De uitspraak van dit vonnis is nader bepaald op heden.

De beoordeling

  1. Het beroep is tijdig en op juiste wijze ingesteld, zodat [appellant] daarin kan worden ontvangen.
  1. In bovengenoemd vonnis heeft de kantonrechter de vorderingen van [appellant] tot doorbetaling van loon, vermeerderd met wettelijke verhoging en buitengerechtelijke incassokosten en tot toelating tot het werk afgewezen, met veroordeling van [appellant] in de kosten van het geding.
  1. Het gaat in deze zaak, kort gezegd om het volgende. [Appellant] is, in ieder geval rond 2000, bij [geïntimeerde] in dienst getreden.

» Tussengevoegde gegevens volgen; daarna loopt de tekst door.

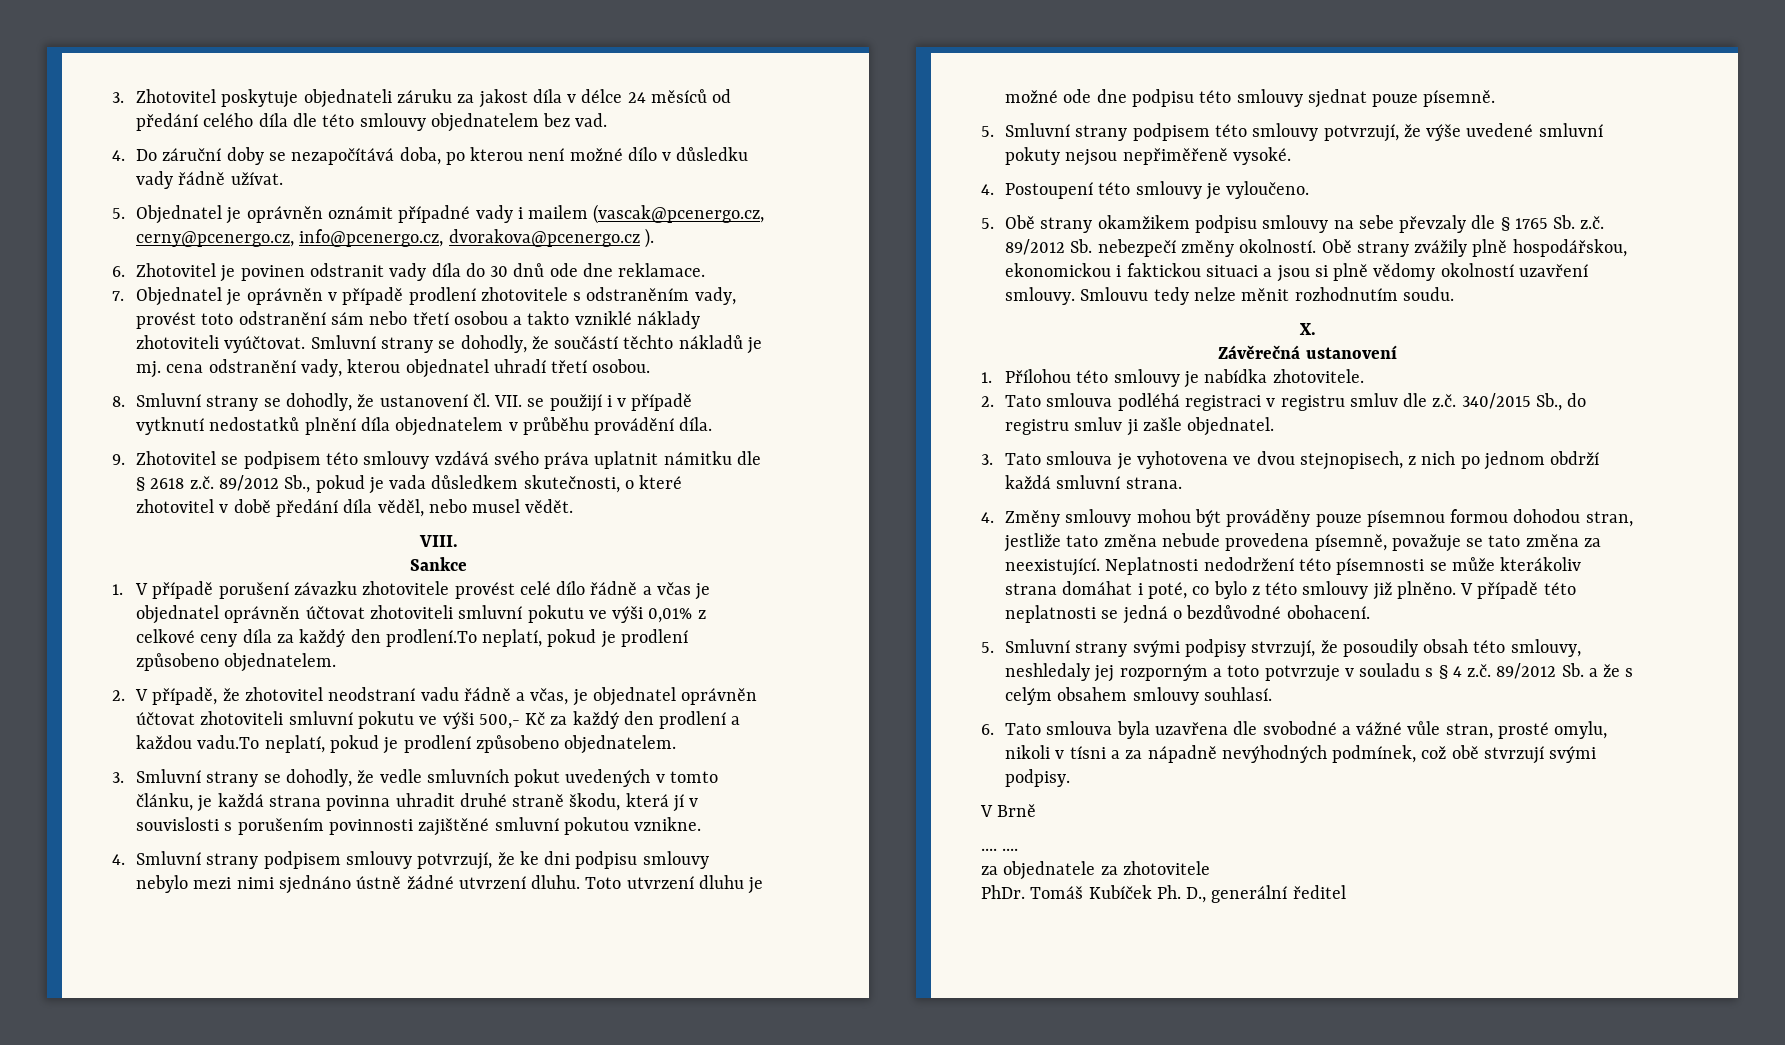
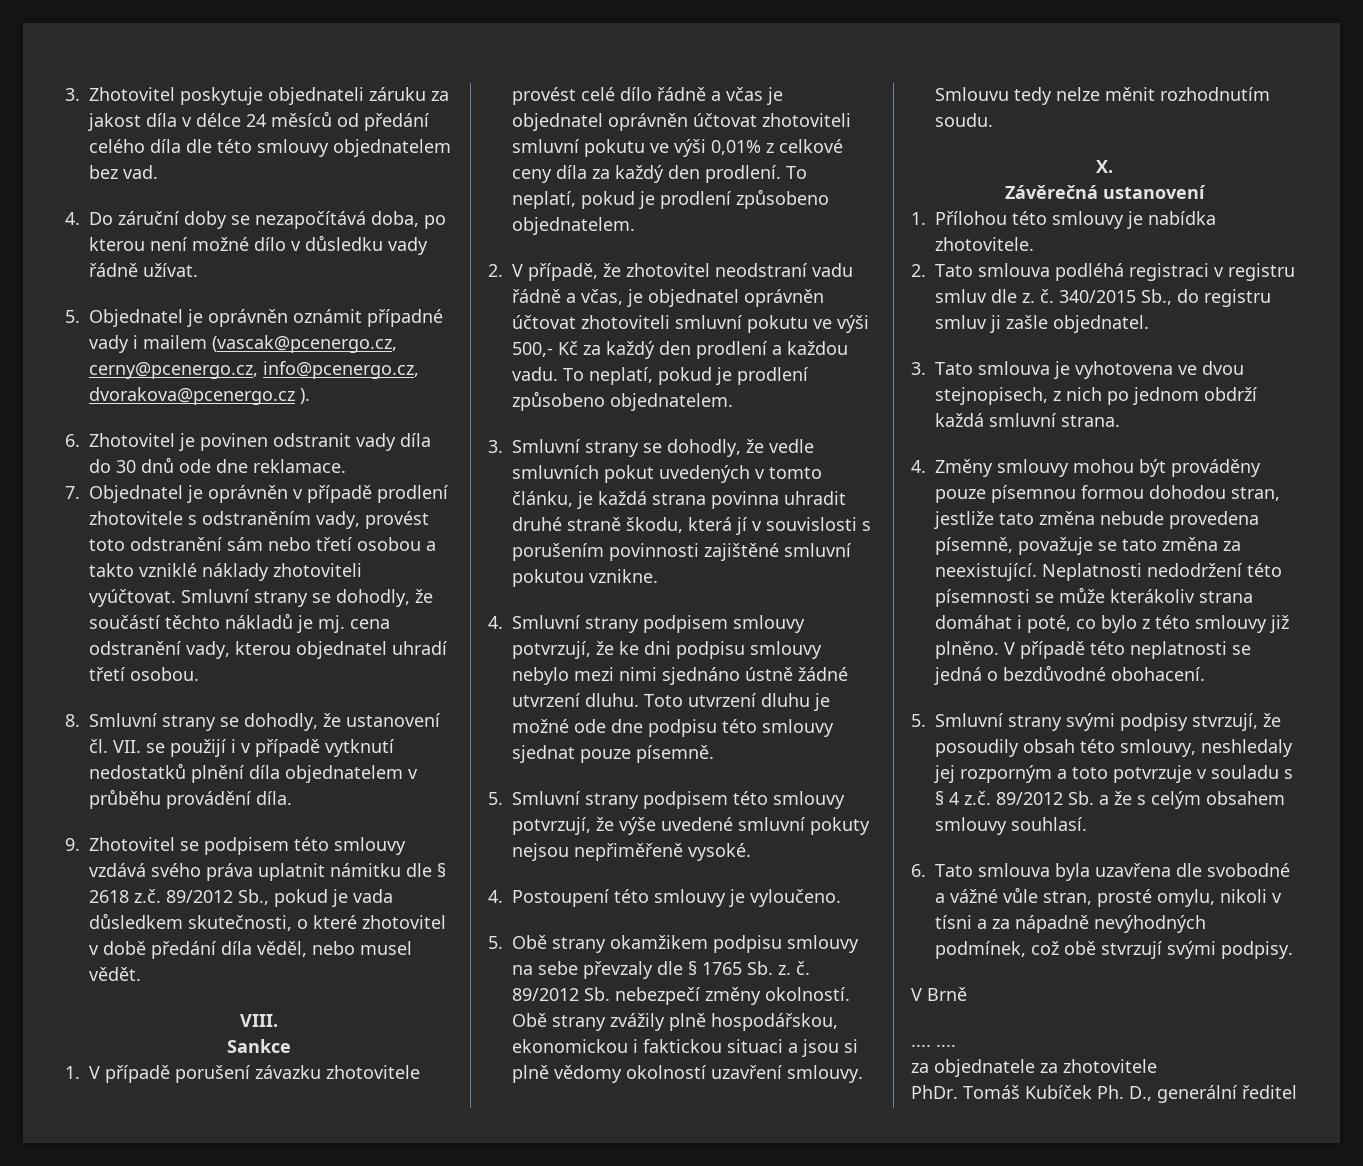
[385,629,477,647] prodlení.To -> [705,165,807,183] prodlení. To
[197,735,260,749] vadu.To -> [512,367,584,381] vadu. To
[1580,216,1605,229] z.č. -> [778,961,810,975] z. č.
[1432,394,1457,407] z.č. -> [1022,289,1054,303] z. č.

Hij was werkzaam als loper. In 2009 heeft [appellant] een Cerebrovasculair Accident (CVA) gekregen. Nadien is hij (ook) onder behandeling geweest van [naam 1], psychiater en in 2011 en 2012 voor oogarts [naam 2]. [Appellant] stelt dat zijn salaris vanaf de maand juni 2011 ad. SRD 1.000,– per maand niet is betaald en hij vordert doorbetaling van dat salaris vanaf juni 2011 tot het moment waarop de dienstbetrekking rechtsgeldig zal zijn geëindigd, vermeerderd met de wettelijke verhoging, buitengerechtelijke incassokosten en proceskosten. [Geïntimeerde] heeft verweer gevoerd, stellende dat de vordering op grond van het bepaalde in artikel 1989 BW is verjaard. Dit verweer is door de kantonrechter gehonoreerd.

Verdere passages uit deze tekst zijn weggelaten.